- PROBLEM STATEMENT -
Please count the lines of the listing below that contain the string "kern", treating uppercase and lowercase as different, and give only the number.

- RECORD EXCERPTS -
______________________________

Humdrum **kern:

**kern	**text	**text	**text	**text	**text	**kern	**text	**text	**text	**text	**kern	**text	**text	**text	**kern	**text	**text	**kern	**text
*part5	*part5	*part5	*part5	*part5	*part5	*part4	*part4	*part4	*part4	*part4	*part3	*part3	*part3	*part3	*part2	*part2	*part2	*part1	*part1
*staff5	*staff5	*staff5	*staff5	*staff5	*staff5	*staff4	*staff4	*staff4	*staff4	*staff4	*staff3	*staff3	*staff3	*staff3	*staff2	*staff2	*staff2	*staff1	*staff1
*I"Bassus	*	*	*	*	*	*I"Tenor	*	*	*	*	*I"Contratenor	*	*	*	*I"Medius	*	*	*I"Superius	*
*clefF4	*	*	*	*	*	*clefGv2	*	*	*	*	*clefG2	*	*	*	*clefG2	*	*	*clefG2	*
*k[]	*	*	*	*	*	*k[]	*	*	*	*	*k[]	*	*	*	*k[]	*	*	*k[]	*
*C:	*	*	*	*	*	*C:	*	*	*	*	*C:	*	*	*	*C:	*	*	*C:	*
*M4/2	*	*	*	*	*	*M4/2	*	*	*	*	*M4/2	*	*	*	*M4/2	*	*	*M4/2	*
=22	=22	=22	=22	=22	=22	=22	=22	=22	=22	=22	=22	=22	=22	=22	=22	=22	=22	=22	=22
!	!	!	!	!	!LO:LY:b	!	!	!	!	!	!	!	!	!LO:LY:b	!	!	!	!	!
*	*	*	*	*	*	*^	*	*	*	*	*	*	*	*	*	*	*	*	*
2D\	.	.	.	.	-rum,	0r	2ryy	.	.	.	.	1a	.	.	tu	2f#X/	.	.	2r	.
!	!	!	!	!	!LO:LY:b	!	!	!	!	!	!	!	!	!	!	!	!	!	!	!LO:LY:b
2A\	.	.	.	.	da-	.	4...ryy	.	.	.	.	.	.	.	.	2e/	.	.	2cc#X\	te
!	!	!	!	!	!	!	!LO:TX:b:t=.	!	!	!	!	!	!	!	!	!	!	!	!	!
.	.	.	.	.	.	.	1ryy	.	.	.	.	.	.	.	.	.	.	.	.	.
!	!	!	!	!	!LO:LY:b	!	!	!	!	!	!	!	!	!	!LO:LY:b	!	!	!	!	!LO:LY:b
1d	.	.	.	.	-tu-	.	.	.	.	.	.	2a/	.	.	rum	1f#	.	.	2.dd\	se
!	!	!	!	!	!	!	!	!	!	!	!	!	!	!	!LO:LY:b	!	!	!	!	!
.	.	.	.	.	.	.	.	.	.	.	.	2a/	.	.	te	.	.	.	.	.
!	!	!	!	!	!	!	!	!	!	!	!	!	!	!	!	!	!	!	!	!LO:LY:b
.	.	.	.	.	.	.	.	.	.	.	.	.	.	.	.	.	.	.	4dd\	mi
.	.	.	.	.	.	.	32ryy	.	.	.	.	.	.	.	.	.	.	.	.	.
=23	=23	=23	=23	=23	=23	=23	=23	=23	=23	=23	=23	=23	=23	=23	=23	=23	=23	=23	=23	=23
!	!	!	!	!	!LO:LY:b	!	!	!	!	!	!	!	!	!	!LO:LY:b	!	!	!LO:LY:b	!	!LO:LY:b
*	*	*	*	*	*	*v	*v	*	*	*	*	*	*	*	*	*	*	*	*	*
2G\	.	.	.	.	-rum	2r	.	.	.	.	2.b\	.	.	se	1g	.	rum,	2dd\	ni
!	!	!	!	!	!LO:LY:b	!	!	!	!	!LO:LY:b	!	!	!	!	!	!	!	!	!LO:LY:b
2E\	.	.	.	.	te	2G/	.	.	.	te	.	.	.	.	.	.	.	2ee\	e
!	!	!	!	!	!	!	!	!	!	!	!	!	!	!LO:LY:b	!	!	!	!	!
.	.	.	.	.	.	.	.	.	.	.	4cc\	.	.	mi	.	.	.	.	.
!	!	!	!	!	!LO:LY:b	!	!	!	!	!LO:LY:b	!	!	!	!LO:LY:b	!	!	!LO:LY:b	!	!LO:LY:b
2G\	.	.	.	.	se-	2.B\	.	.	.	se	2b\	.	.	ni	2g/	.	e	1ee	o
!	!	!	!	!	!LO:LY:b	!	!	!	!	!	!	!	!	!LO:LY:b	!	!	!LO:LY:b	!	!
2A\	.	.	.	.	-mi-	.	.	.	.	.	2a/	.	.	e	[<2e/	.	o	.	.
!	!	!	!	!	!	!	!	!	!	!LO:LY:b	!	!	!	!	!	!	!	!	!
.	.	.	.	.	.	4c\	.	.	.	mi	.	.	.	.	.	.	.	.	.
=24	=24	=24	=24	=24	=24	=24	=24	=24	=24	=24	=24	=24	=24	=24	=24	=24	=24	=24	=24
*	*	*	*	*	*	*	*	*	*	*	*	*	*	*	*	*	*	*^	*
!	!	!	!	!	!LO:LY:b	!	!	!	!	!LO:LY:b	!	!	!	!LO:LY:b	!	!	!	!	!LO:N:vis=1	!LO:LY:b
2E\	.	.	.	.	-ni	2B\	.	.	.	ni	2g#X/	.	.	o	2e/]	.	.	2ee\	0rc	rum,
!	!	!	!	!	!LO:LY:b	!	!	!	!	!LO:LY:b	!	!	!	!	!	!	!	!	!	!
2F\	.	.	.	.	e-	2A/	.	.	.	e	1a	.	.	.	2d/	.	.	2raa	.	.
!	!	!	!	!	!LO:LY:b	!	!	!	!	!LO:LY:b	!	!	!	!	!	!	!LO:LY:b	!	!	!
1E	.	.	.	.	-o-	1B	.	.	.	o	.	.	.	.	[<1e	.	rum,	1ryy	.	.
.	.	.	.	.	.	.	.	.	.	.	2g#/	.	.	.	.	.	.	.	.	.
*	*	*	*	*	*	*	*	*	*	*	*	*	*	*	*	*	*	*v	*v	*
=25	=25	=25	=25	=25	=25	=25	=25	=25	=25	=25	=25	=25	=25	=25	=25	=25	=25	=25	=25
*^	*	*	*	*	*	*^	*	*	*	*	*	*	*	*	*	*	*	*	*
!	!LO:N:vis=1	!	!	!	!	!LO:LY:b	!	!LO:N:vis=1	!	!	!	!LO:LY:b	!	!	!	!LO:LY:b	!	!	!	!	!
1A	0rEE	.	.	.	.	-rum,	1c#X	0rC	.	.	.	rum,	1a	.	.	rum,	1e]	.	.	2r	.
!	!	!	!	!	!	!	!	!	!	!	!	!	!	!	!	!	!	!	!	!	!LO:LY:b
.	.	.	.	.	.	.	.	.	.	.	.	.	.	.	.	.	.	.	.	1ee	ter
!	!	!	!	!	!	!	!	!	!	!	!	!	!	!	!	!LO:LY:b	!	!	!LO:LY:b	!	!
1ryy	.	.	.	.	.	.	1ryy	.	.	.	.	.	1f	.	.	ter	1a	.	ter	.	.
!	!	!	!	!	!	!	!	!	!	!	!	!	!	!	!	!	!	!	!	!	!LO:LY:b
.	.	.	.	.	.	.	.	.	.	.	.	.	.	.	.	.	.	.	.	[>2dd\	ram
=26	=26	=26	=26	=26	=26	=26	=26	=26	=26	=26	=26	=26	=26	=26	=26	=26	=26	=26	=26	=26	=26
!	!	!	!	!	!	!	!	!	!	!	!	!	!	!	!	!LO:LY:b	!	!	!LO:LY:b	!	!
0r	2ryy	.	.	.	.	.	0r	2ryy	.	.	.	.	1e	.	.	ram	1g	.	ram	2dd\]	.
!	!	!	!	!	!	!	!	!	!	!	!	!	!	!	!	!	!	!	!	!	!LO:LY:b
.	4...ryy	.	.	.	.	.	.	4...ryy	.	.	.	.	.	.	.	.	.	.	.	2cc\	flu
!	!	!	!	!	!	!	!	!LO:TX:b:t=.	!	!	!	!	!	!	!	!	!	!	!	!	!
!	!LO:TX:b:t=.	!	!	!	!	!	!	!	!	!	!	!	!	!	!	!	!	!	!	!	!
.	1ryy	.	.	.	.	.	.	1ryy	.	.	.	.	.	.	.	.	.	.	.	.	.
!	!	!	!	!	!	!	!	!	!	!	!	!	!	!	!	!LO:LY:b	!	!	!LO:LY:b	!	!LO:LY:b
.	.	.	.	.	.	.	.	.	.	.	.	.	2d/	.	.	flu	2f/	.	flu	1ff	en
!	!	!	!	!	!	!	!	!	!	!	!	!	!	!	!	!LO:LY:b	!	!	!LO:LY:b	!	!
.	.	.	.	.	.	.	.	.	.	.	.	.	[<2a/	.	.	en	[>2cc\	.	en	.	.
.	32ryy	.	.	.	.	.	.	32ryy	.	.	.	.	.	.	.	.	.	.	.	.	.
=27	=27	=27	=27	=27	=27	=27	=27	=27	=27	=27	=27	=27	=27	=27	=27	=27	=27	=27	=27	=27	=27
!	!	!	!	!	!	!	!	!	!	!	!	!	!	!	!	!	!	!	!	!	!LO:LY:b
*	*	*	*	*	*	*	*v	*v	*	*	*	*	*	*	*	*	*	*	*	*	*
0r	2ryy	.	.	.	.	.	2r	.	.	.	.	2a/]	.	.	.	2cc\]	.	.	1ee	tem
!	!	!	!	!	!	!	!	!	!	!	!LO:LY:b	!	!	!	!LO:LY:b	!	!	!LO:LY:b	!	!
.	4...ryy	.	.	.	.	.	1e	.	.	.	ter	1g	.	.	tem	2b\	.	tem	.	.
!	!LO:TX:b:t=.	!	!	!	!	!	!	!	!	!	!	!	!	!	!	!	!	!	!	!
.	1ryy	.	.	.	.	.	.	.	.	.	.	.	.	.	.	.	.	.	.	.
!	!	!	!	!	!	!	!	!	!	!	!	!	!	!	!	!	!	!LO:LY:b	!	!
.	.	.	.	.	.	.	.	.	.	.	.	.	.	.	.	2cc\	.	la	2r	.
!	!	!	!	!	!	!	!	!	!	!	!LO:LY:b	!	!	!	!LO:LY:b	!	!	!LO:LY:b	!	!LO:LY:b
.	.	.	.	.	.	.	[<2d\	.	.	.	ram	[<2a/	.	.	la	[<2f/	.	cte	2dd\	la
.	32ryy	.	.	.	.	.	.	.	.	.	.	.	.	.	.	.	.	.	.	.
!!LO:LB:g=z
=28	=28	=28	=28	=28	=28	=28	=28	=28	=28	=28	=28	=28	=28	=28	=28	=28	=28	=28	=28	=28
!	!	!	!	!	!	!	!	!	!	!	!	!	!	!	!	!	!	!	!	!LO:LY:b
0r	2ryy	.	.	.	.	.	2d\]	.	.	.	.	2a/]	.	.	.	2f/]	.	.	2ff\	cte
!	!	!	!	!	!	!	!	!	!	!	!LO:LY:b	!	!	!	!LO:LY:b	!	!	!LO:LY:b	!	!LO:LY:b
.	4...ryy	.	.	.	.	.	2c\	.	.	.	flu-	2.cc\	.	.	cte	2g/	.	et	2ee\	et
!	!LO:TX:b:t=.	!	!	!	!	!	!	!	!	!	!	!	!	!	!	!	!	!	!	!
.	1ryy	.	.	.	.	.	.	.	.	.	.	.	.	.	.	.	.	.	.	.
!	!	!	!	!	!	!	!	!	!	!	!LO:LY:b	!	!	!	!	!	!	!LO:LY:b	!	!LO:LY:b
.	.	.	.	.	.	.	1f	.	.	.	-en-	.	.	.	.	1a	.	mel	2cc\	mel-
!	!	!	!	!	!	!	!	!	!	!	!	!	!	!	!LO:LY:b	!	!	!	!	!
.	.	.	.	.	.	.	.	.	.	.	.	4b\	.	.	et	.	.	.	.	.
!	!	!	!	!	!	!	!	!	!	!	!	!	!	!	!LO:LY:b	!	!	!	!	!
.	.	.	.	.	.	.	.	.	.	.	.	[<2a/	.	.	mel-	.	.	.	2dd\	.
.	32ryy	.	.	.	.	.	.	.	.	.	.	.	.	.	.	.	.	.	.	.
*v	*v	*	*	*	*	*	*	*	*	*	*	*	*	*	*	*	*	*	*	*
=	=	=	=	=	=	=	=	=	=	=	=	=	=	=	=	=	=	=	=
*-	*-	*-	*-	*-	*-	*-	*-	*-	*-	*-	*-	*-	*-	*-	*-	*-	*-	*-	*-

______________________________

- FULL SOLUTION -
2